O mercado do boi gordo iniciou a semana com preços estáveis, conforme aponta a consultoria Safras & Mercado. Contudo, em algumas regiões, especialmente em Goiás e Minas Gerais, foram observadas tentativas de compra a preços menores. Esta pressão por redução nos valores é reflexo direto das condições adversas das pastagens, agravadas pelo estresse hídrico enfrentado nesses estados.
Impacto das condições climáticas
Nos estados do Mato Grosso, Pará, Tocantins e Rondônia, a situação se apresenta de forma diferente. As chuvas regulares durante o mês de abril contribuíram para manter as pastagens em bom estado, proporcionando aos pecuaristas uma maior capacidade de retenção do gado. Esta condição climática favorável sugere que a pressão para redução de preços pode ser menos intensa nessas regiões, ao menos até a segunda quinzena de maio, segundo Fernando Iglesias, analista da Safras & Mercado.

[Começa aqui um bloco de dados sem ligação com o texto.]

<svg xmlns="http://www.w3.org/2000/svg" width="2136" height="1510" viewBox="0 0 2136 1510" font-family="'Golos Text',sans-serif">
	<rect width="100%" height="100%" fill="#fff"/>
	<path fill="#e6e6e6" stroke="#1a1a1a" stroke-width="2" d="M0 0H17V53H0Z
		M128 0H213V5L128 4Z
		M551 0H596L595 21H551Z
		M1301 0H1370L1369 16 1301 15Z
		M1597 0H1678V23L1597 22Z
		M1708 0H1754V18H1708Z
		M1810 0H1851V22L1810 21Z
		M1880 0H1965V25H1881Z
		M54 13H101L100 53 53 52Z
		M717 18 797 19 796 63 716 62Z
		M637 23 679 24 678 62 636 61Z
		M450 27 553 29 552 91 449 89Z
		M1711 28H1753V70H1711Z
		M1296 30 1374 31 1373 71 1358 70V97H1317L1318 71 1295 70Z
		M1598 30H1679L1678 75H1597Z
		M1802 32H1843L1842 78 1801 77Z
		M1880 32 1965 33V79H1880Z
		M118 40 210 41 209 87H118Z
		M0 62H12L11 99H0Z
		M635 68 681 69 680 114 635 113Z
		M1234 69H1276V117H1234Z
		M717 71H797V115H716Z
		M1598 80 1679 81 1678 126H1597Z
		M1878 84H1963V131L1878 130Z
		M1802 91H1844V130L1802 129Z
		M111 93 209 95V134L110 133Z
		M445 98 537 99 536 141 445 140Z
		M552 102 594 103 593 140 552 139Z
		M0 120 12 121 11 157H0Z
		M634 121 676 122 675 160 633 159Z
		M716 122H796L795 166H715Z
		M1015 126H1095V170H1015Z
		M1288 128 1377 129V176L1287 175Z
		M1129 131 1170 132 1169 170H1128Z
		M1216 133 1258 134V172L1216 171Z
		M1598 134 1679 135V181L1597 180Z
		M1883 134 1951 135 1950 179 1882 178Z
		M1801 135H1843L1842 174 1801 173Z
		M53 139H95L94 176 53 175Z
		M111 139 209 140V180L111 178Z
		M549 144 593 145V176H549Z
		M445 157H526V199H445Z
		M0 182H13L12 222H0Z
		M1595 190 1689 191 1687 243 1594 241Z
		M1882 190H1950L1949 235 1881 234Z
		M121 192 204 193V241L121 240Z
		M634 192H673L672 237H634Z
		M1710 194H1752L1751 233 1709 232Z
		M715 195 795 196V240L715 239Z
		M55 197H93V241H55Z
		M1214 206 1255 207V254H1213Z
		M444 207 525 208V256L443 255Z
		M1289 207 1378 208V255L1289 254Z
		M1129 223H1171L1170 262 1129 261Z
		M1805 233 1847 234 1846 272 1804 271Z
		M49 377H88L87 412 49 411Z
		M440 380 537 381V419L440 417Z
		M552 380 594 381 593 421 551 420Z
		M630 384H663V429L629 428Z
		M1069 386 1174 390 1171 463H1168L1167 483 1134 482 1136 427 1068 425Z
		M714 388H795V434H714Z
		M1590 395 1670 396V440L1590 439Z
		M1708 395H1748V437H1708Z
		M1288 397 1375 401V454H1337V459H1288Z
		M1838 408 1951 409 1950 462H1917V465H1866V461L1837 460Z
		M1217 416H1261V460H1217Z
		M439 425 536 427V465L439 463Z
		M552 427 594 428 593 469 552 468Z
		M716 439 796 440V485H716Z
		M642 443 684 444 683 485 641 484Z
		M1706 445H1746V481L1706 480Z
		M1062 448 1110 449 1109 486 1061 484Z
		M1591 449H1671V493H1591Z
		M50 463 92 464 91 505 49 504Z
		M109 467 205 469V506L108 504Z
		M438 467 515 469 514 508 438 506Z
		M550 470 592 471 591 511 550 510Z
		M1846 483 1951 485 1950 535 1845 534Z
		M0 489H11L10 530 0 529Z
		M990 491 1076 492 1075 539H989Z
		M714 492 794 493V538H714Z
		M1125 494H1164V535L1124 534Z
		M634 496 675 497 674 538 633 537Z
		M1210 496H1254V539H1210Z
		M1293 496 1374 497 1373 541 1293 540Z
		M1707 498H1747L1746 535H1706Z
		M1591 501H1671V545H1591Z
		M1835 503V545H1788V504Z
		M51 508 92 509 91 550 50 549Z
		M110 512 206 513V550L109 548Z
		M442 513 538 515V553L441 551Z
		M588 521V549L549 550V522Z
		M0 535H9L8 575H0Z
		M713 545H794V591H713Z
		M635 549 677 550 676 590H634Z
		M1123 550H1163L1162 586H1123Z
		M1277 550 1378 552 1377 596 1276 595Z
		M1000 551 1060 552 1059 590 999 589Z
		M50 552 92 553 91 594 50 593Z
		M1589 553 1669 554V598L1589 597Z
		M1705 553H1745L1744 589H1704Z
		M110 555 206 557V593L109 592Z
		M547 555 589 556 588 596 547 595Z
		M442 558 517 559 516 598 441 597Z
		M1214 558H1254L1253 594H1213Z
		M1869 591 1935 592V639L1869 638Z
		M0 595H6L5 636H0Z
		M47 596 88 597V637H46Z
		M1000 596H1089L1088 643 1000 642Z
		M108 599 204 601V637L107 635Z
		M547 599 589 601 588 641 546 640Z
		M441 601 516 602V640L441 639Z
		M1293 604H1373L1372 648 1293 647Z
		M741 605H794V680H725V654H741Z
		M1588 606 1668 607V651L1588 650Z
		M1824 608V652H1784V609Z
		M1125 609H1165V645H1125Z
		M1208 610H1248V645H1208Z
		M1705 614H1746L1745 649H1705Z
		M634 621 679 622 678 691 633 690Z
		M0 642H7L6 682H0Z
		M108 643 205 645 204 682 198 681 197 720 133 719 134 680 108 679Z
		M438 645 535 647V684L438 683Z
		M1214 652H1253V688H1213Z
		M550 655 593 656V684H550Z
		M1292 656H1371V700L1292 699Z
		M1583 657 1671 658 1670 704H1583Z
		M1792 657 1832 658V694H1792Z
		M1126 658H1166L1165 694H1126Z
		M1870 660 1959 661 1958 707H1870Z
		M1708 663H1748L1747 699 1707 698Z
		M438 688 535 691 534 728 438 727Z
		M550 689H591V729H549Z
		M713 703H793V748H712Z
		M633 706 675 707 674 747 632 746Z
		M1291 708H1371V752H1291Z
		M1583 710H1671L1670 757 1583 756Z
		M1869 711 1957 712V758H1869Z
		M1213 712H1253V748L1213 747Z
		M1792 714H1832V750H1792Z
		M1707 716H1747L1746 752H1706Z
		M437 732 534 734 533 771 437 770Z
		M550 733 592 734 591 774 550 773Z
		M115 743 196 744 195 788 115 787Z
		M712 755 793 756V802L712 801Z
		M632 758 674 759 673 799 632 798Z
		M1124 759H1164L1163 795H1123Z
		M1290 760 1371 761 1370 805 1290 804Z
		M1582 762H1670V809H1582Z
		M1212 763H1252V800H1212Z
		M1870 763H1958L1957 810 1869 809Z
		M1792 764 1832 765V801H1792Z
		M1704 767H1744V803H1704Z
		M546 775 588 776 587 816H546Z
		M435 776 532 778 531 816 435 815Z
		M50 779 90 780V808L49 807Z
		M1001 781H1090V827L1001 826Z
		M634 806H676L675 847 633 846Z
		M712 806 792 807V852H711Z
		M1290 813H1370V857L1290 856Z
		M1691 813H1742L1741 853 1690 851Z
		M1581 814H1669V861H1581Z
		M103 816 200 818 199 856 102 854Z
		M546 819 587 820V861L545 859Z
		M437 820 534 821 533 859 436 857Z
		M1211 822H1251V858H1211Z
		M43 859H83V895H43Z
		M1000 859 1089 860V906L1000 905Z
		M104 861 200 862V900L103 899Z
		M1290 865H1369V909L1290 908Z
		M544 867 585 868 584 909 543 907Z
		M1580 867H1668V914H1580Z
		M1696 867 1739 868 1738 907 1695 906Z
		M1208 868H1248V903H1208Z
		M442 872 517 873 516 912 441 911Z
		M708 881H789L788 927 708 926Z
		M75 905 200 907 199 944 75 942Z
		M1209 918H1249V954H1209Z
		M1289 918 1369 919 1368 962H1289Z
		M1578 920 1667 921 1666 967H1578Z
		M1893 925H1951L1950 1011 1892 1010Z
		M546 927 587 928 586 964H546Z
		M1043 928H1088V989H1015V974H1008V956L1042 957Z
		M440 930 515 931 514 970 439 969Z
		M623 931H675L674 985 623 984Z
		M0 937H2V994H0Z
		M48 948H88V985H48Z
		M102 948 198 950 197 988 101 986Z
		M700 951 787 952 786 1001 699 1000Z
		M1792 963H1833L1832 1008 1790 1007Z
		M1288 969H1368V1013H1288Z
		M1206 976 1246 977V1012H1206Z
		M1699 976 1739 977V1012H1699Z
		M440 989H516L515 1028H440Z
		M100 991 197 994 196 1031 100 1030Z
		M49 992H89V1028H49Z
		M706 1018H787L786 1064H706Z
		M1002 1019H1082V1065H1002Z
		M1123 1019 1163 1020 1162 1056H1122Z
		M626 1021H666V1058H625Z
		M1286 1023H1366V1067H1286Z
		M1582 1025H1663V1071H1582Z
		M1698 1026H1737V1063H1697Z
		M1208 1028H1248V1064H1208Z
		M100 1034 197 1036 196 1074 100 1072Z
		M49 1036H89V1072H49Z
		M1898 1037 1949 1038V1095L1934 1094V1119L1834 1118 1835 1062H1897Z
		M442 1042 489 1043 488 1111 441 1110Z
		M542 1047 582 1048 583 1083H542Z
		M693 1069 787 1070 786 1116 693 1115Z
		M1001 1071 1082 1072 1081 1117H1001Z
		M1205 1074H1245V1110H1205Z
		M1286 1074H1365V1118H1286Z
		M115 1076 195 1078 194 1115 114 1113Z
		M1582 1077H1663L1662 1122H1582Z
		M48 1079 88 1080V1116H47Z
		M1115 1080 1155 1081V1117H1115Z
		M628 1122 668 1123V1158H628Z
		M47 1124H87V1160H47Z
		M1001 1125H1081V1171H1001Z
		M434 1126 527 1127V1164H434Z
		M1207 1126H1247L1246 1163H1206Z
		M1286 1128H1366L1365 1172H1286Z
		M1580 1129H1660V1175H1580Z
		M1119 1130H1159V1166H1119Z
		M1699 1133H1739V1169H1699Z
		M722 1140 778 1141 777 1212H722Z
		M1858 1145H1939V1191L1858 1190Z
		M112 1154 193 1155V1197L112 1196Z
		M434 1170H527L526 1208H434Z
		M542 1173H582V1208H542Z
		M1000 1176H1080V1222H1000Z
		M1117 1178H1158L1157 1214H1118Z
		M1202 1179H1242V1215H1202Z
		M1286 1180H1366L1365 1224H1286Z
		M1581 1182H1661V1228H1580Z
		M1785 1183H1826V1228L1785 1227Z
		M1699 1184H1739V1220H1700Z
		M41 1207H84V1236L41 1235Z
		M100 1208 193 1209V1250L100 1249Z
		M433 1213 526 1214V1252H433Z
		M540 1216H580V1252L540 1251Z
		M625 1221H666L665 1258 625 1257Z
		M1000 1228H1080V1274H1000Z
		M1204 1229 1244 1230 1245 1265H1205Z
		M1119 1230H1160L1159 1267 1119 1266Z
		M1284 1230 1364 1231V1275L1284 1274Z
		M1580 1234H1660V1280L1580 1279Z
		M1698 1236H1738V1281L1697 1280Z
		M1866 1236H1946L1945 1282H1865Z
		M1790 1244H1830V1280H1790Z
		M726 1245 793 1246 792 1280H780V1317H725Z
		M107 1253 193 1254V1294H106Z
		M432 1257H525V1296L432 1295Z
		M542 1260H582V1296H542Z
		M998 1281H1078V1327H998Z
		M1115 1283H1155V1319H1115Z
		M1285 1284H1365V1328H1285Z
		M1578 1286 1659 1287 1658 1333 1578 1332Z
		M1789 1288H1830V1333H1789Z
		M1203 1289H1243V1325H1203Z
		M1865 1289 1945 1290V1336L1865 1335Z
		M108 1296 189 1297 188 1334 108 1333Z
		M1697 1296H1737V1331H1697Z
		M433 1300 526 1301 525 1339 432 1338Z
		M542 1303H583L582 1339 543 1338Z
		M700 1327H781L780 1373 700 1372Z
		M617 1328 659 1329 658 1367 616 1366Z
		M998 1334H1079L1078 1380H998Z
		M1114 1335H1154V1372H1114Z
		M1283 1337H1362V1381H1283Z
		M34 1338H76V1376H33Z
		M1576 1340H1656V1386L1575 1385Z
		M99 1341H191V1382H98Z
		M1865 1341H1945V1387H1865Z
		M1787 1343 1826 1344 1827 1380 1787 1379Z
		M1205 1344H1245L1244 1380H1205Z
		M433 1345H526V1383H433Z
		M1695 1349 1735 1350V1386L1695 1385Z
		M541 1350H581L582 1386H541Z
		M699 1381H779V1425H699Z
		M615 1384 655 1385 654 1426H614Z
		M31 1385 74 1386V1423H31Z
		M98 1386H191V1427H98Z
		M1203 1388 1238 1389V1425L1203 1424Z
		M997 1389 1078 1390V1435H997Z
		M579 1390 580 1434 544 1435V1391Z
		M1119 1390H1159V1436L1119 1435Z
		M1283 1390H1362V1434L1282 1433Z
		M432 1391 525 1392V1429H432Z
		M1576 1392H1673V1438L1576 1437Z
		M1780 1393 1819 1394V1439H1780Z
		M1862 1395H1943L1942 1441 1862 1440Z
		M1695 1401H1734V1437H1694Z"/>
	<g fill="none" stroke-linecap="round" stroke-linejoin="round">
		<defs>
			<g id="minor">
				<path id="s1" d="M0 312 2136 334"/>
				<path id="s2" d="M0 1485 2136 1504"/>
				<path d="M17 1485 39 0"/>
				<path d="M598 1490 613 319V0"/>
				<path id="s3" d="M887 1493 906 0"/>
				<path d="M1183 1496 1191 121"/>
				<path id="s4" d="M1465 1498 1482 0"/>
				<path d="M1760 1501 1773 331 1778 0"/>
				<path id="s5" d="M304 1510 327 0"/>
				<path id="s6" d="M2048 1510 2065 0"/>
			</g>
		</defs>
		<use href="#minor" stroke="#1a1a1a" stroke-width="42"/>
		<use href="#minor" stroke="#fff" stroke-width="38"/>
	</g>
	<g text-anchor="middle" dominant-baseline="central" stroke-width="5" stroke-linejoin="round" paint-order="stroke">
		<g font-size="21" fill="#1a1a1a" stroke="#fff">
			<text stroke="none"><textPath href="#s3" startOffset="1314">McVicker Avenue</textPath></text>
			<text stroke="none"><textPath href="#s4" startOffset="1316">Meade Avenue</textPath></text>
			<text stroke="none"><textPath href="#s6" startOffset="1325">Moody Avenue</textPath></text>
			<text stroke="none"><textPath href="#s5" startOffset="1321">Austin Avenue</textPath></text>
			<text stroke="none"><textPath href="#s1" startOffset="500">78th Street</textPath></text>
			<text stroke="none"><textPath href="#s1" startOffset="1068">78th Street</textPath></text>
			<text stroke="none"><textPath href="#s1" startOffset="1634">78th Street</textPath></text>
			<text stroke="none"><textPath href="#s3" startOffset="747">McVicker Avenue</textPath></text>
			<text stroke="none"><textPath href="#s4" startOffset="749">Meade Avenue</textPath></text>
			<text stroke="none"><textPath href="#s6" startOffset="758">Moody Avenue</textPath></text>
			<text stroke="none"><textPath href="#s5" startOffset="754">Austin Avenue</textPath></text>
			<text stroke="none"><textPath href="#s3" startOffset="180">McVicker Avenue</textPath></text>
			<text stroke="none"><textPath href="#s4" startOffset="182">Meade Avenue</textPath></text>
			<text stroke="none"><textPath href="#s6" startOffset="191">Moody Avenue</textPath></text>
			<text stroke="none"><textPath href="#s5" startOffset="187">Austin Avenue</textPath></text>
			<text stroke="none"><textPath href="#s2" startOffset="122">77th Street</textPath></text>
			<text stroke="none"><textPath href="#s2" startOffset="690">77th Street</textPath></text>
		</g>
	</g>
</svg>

Influência do mercado internacional
Outro fator relevante para o mercado do boi gordo é a cota de exportação para a China. Iglesias destaca que a progressão dessa cota deve alcançar seu limite em meados de junho, o que poderá influenciar o mercado interno, dependendo do comportamento das exportações até lá. Na prática, a dinâmica de exportação é um componente chave para entender a estabilidade dos preços, pois um esgotamento da cota poderá pressionar o mercado interno.
Dados do mercado e repercussões
De acordo com a Scot Consultoria, das 33 regiões monitoradas, 26 mantiveram os preços do boi gordo inalterados nesta segunda-feira (27/4). No entanto, algumas regiões, como o Triângulo Mineiro e Belo Horizonte, em Minas Gerais, além de Goiânia e sul de Goiás, registraram quedas nos valores. Em São Paulo, nas praças de Araçatuba e Barretos, o preço permaneceu estável em R$ 363 por arroba para pagamento a prazo, enquanto a cotação do ‘boi China’ caiu R$ 3, fixando-se em R$ 365 por arroba.
Desempenho das exportações
As exportações de carne bovina continuam em ritmo crescente, conforme dados da Secretaria de Comércio Exterior (Secex). Até a metade de abril, o volume médio diário de carne in natura exportada superou 13 mil toneladas, demonstrando um mercado externo aquecido e com demanda robusta. Este cenário de exportações vigorosas tem sido crucial para a sustentação dos preços do boi gordo no mercado interno, apesar das pressões climáticas.
Perspectivas para o setor
A interação entre condições climáticas, mercado internacional e dinâmica de exportação continua a ser determinante para o comportamento dos preços do boi gordo. Pecuaristas e analistas permanecem atentos às variações climáticas e ao mercado chinês, elementos que poderão influenciar decisivamente o setor nas próximas semanas. Com a entrada da segunda quinzena de maio, a expectativa é que mais definições sobre o mercado possam surgir, especialmente considerando o esgotamento da cota chinesa no horizonte.